Cinema, amicizie e copioni: la recita fuori scena di Elio Germano

Nel panorama del cinema italiano, dove un tempo brillavano le stelle del neorealismo e dell’arte autentica, oggi assistiamo a performance che sembrano più adatte a una recita scolastica fuori tempo massimo. L’ultima è quella di Elio Germano, attore che ha recentemente puntato il dito contro il ministro Giuli, accusandolo di favorire gli amici nell’assegnazione di fondi e patrocini. Una denuncia accorata, certo. Peccato solo che arrivi con circa trent’anni di ritardo.
Perché il “sistema degli amici” – caro Elio – non l’ha inventato certo questo governo. È figlio di decenni in cui, guarda caso, chi si allineava con la narrazione ideologica dominante (quella sì, davvero monopolizzata) otteneva premi, fondi, visibilità e prime serate Rai. E se proprio vogliamo dirla tutta, il cinema italiano ha vissuto per anni sotto il giogo di un monopolio culturale che ha scambiato la tessera di partito per un curriculum artistico.
Film che non ha visto nessuno, progetti pretenziosi quanto noiosi, elucubrazioni pseudo-intellettuali infarcite di ideologia e zero emozione. Il tutto generosamente finanziato con denaro pubblico. Chi li faceva? Sempre i soliti. E chi li premiava? Sempre gli stessi. Una mano lava l’altra, e insieme si sono lavati via la bellezza, la sperimentazione, il racconto vero del Paese.

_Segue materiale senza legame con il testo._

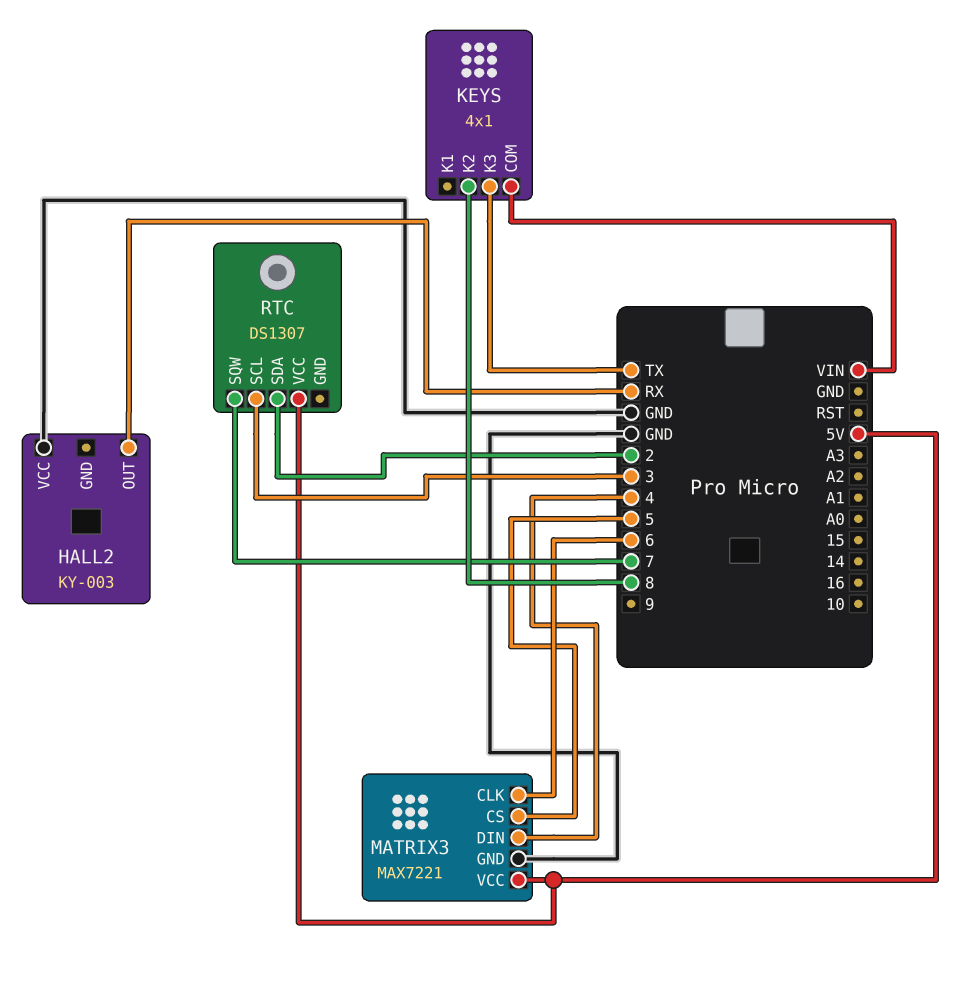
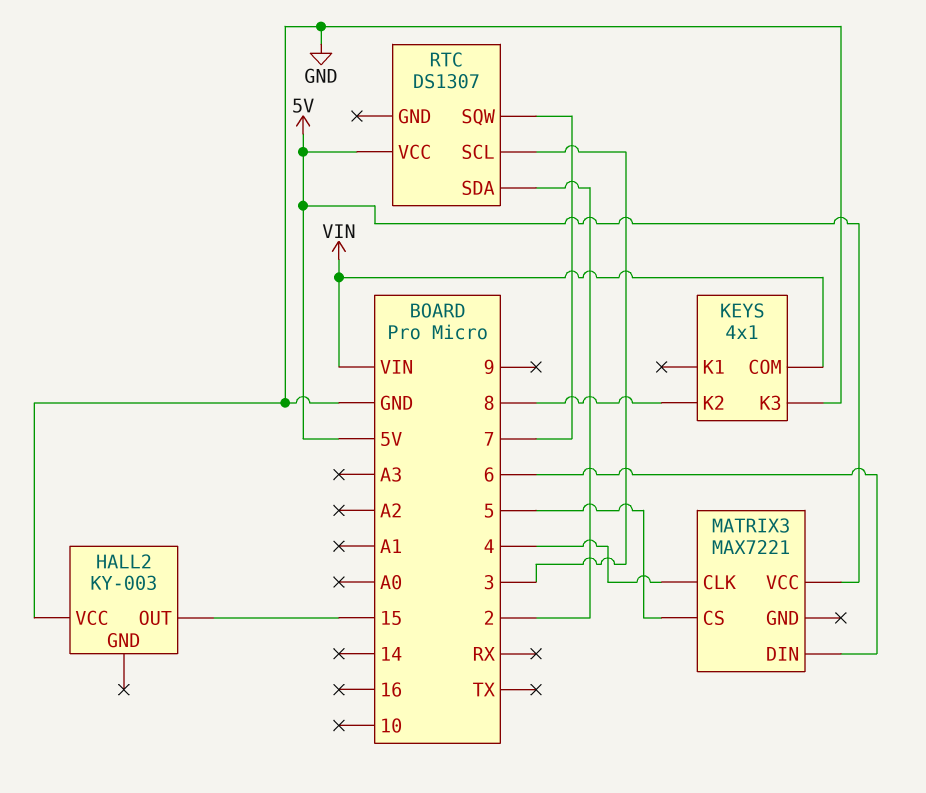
HALL2 pin OUT: RX -> 15
KEYS pin K3: TX -> GND
MATRIX3 pin CLK: 6 -> 4
MATRIX3 pin DIN: 4 -> 6
MATRIX3 pin GND: GND -> none

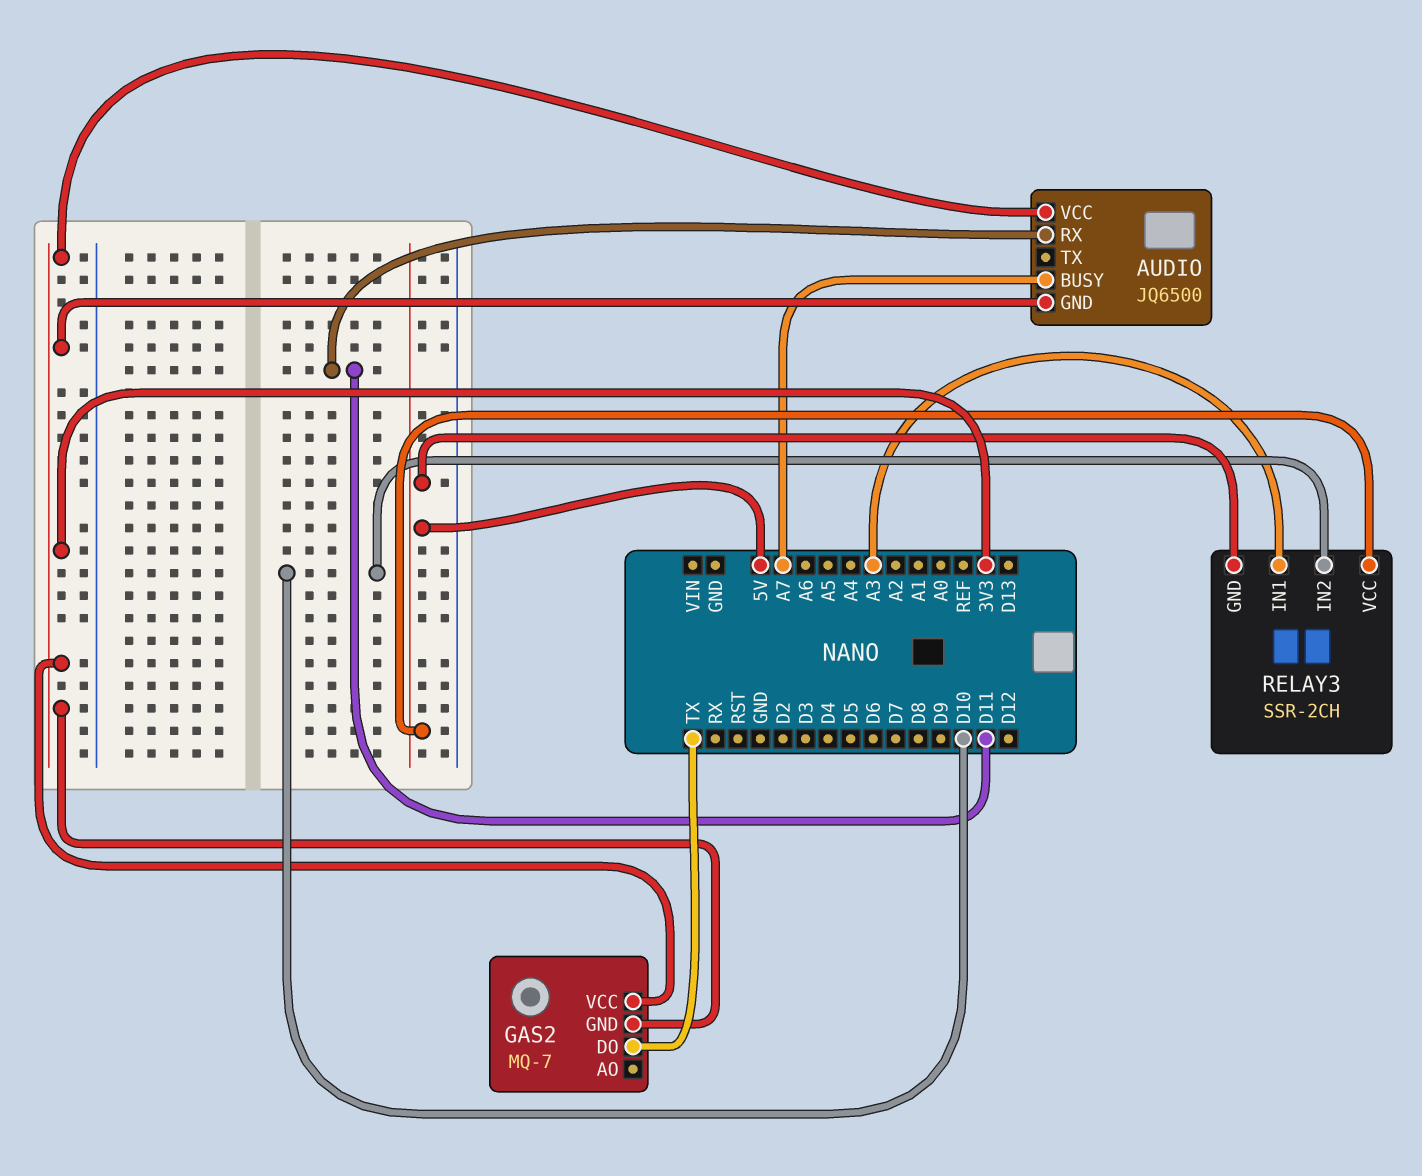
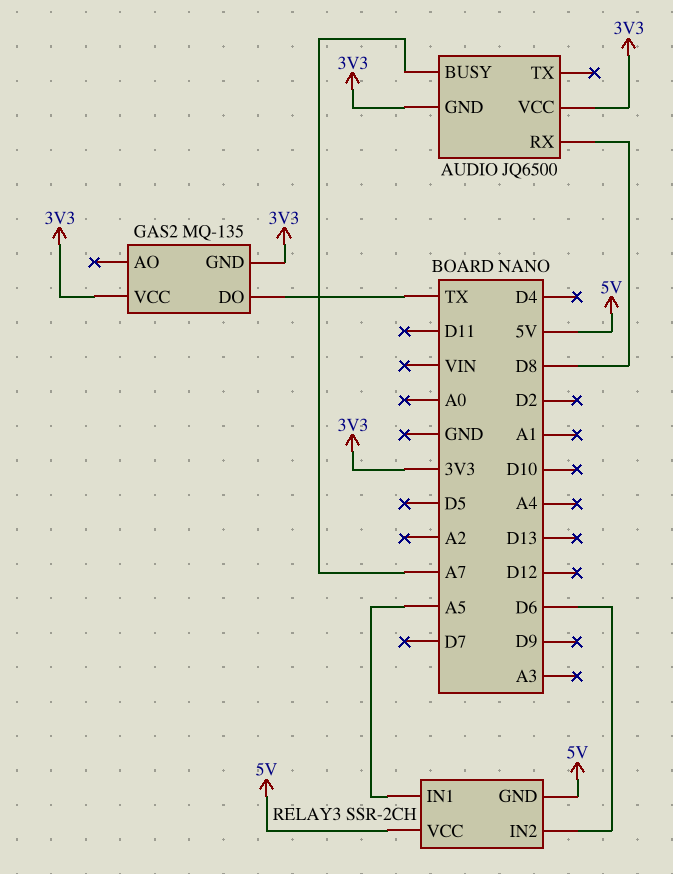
AUDIO pin RX: D11 -> D8
GAS2: MQ-7 -> MQ-135
RELAY3 pin IN1: A3 -> A5
RELAY3 pin IN2: D10 -> D6

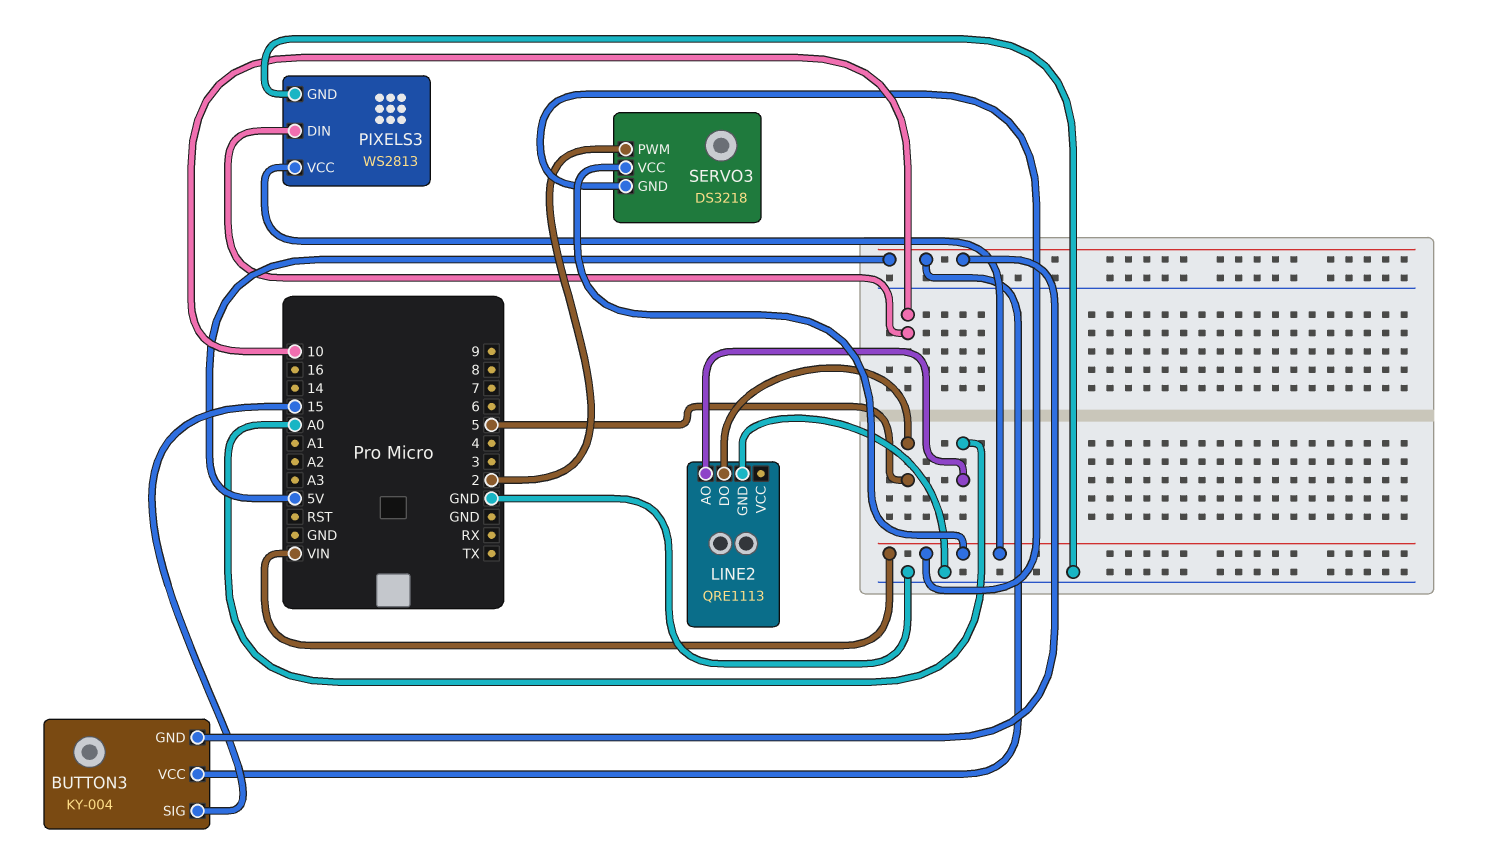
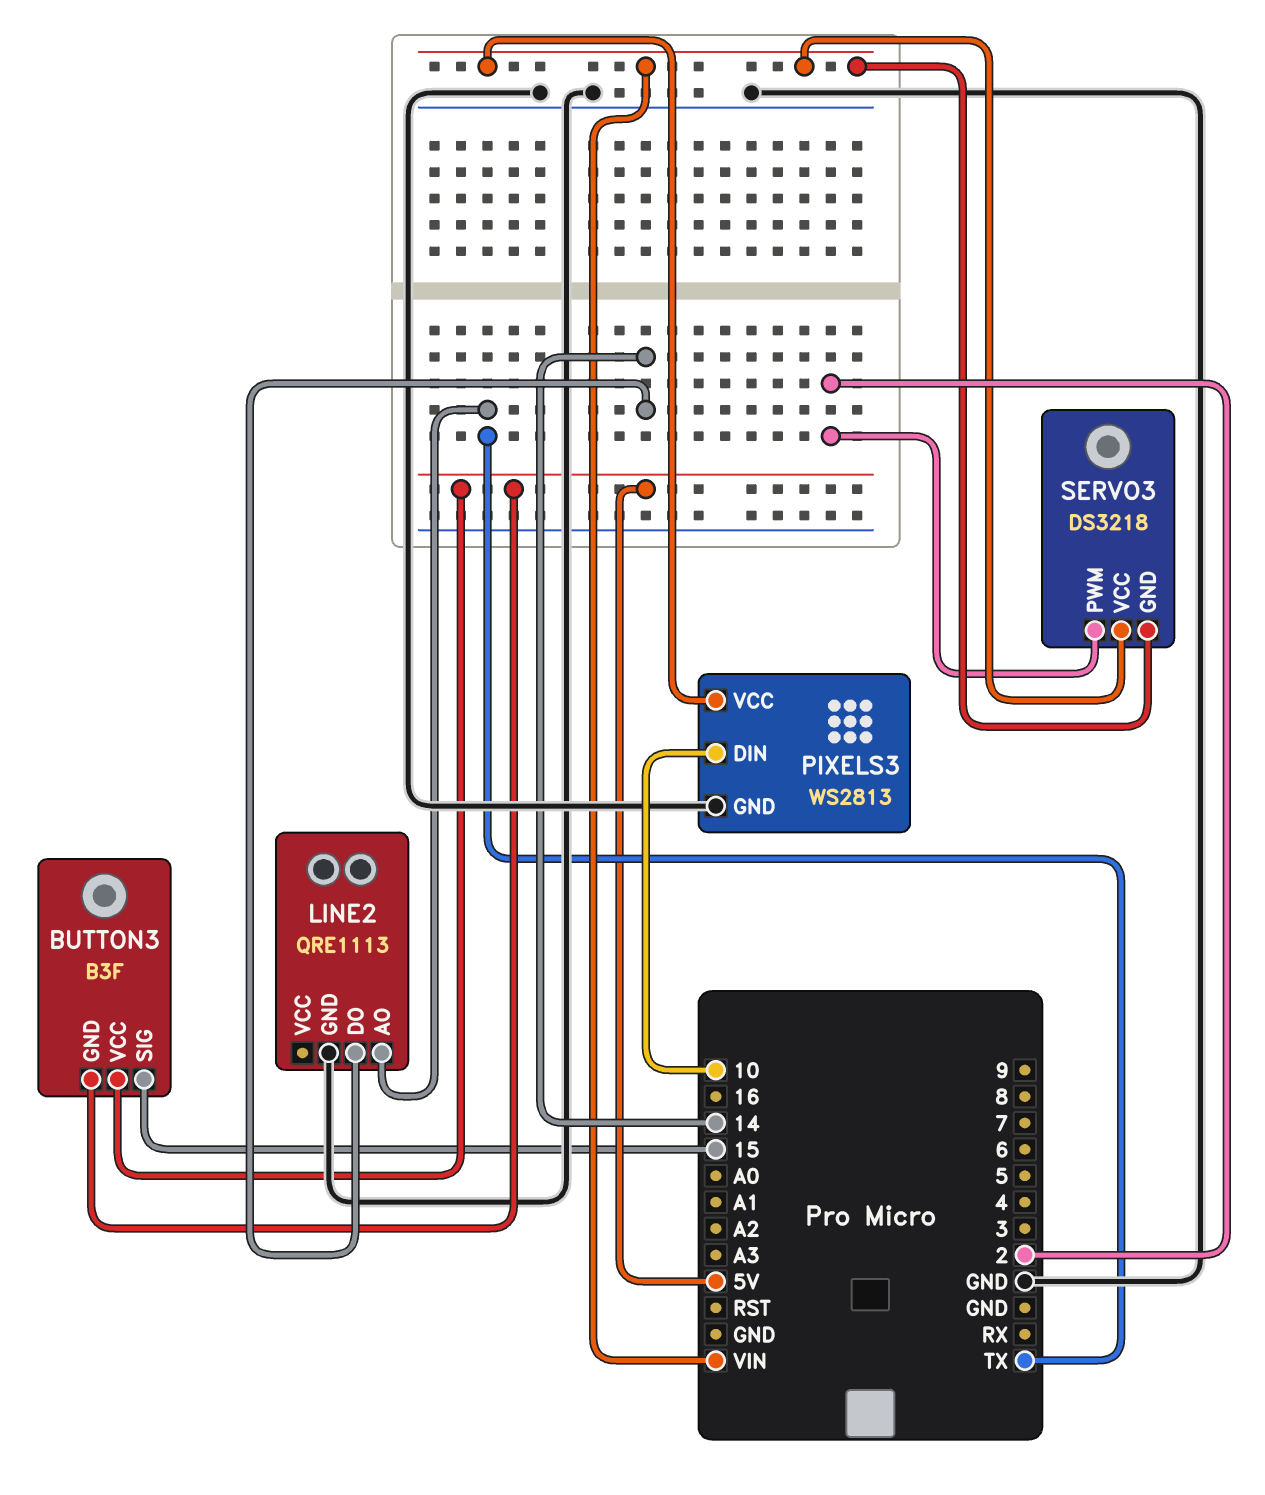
BUTTON3: KY-004 -> B3F
LINE2 pin AO: A0 -> TX
LINE2 pin DO: 5 -> 14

E tu, caro Germano, in tutto questo dov’eri? Probabilmente dentro quella stessa ruota, che oggi rinnegando mordi solo perché ha smesso di girare a tuo favore. Hai navigato tra festival, set e finanziamenti pubblici senza che mai ti venisse in mente che forse qualcosa non quadrava. Ti svegli ora, col fiatone, a gridare allo scandalo quando ormai siamo al secondo tempo di una farsa durata decenni.
Nel frattempo, il ministro Giuli – a cui rivolgi il tuo monologo da attore indignato – sta cercando di scrostare un po’ di quella ruggine ideologica incrostata nei meccanismi del cinema di Stato. E tu? Anziché cogliere l’occasione per rimboccarti le maniche e dimostrare il tuo valore artistico, preferisci recitare la parte del profeta inascoltato. Con il piccolo dettaglio che non ti ha scritto nessuno la parte.
Il nostro cinema ha visto altri tempi, altri nomi, altri valori. Rossellini raccontava l’Italia con coraggio, De Sica emozionava il mondo, Fellini ci faceva sognare, Visconti ci mostrava l’eleganza del dramma. Nessuno di loro ha mai avuto bisogno di “amicizie giuste” per scrivere la storia. Oggi, invece, ci tocca assistere alla tragicommedia di attori che usano il dibattito pubblico come provino.
E a rendere il tutto ancora più surreale, ci pensa il solito contorno di critici compiacenti, pronti a recensire come “capolavoro visionario” qualunque pellicola che confermi la linea ideologica del giorno. Giudizi cucinati più nei salotti che nelle sale, mentre le scuole di cinema – un tempo fucine di sperimentazione – sembrano diventate officine di conformismo culturale, dove si insegna più a come pensarla che a come girare un’inquadratura.
Caro Elio, se vuoi davvero contribuire al riscatto del cinema italiano, comincia col guardarti allo specchio. Magari lì troverai il vero protagonista del problema che denunci. E forse – chissà – potresti anche riscoprire la voglia di fare cinema con passione, e non solo con polemica.
Perché il pubblico italiano, di copioni riscritti all’ultimo momento, ne ha fin sopra i capelli. Ora vuole tornare a vedere storie vere, scritte da chi ha qualcosa da dire. Non da chi cerca solo qualcosa da gridare.